UBC Reports
September 5, 1996

Project focuses attention on plight of survivors of violence

by Connie Bagshaw
Staff writer

Every 12 seconds a gong strikes as another woman is battered. Every minute a whistle blows, reporting another rape. Four times in 24 hours a bell rings, mourning the women who have died that day as a result of violence.

These sounds speak louder than statistics on behalf of women survivors and victims of violence in North America. So do multi-coloured t-shirts. Together, they form the basis for the Clothesline Project, a visual and audio display of violence against women.

"Similar to the AIDS quilt, the Clothesline Project started in the U.S. six years ago to put a human face on statistics about violence against women," said Laurie Minuk, a counsellor in the Women Students' Office (WSO).

"The idea of a clothesline displaying t-shirts decorated to represent women's experiences with violence emerged from the old adage about not airing our dirty laundry in public," she explained.

Minuk is co-ordinating the introduction of the Clothesline Project to UBC, its first appearance in Western Canada.

In a series of workshops facilitated by counsellors from the WSO, participants in the Clothesline Project will be provided with a time and place to decorate their own t-shirts.

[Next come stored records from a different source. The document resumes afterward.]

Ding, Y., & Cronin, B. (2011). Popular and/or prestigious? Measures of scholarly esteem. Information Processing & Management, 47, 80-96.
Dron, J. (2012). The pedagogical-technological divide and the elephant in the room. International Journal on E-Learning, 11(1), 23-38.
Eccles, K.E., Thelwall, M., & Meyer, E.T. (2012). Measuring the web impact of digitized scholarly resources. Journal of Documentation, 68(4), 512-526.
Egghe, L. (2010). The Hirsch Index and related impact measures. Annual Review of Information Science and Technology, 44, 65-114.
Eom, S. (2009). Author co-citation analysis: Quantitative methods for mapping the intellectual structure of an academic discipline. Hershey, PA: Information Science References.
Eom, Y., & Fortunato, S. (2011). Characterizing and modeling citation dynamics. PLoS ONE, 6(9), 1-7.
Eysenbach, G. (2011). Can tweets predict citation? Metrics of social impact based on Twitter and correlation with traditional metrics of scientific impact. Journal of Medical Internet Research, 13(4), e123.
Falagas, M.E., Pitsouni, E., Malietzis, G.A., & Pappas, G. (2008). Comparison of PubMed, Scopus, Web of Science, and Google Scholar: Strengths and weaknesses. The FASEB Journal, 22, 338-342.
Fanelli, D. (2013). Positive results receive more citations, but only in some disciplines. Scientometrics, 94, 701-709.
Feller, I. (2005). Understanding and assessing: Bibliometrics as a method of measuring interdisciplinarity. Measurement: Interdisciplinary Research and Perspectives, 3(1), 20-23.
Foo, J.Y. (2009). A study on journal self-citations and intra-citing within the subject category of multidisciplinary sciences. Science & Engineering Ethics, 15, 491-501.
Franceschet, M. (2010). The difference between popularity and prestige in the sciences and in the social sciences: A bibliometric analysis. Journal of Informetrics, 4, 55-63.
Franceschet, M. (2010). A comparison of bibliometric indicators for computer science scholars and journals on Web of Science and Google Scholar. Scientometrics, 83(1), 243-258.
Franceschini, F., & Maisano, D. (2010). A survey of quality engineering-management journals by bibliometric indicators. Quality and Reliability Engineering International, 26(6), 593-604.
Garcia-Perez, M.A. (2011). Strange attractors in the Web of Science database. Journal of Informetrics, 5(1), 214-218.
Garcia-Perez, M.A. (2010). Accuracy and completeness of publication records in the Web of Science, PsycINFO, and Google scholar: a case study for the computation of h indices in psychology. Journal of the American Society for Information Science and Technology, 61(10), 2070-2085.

Those who prefer to complete their t-shirts in private may bring or mail them to the WSO.

"Issues raised for women in an exercise like this can be a major part of the healing process for someone who may not have had any other opportunity to talk about their experience," Minuk said.

Just as the number of beatings, rapes and deaths women suffer each day across North America is represented by gongs, whistles and bells on a soundtrack that will play during the workshops, the t-shirts have been colour-coded for different types of violence: yellow or beige for assault; red, pink or orange for sexual assault; blue or green for incest or child sexual abuse; purple or lavender for assaults against lesbians; and brown for assaults on women of colour.

In order to express their loss, family members and friends of women who have died as a result of violence will be provided with white t-shirts.

The project is intended for UBC women students. Two public showings will take place at the SUB Gallery: Dec. 2 - 6 to honour the memory of the women killed at Montreal's Ecole Polytechnique; and next March to coincide with International Women's Day.

The first series of workshops takes place Sept. 20, Sept. 27 and Oct. 4. Pre-registration is required. T-shirts will be provided, or participants may bring their own.